[Data excerpts]
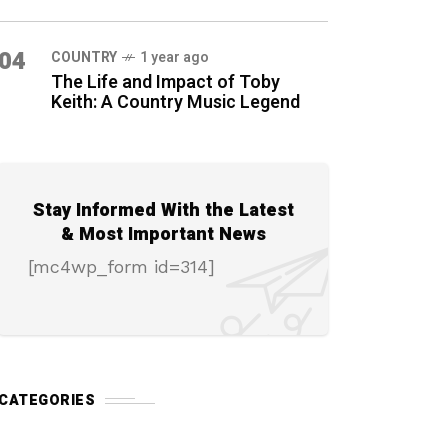
04
COUNTRY
1 year ago
The Life and Impact of Toby
Keith: A Country Music Legend
Stay Informed With the Latest
& Most Important News
[mc4wp_form id=314]
CATEGORIES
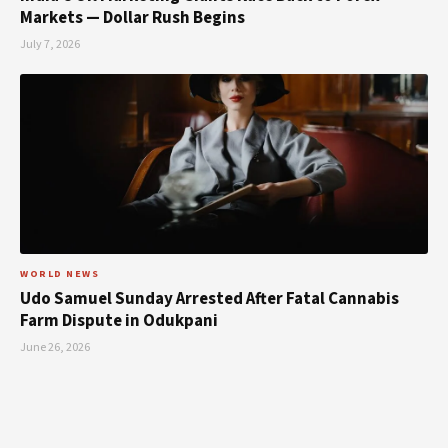
Markets — Dollar Rush Begins
July 7, 2026
WORLD NEWS
Udo Samuel Sunday Arrested After Fatal Cannabis
Farm Dispute in Odukpani
June 26, 2026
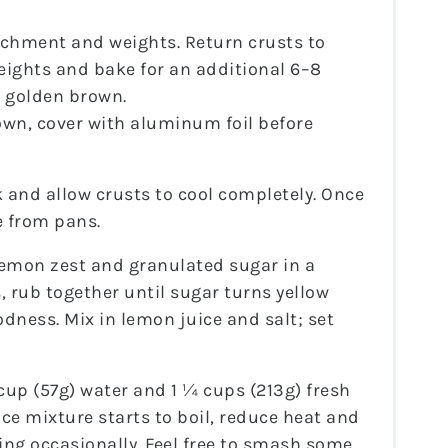
chment and weights. Return crusts to
ights and bake for an additional 6–8
d golden brown.
rown, cover with aluminum foil before
k and allow crusts to cool completely. Once
e from pans.
lemon zest and granulated sugar in a
, rub together until sugar turns yellow
dness. Mix in lemon juice and salt; set
up (57g) water and 1 ¼ cups (213g) fresh
ce mixture starts to boil, reduce heat and
ing occasionally. Feel free to smash some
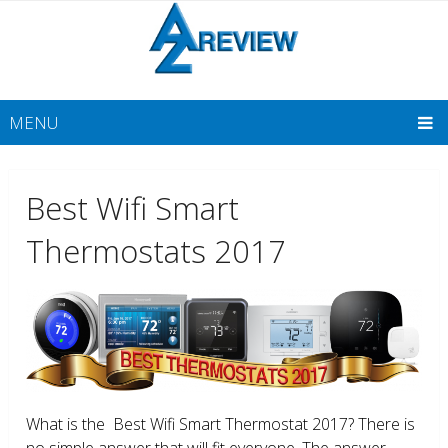
MENU
Best Wifi Smart
Thermostats 2017
What is the Best Wifi Smart Thermostat 2017? There is
no simple answer that will fit everyone. The answer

# What to work on
Each line of the records that contains the string "sugar" must be copied.

# Output of the task
lemon zest and granulated sugar in a
, rub together until sugar turns yellow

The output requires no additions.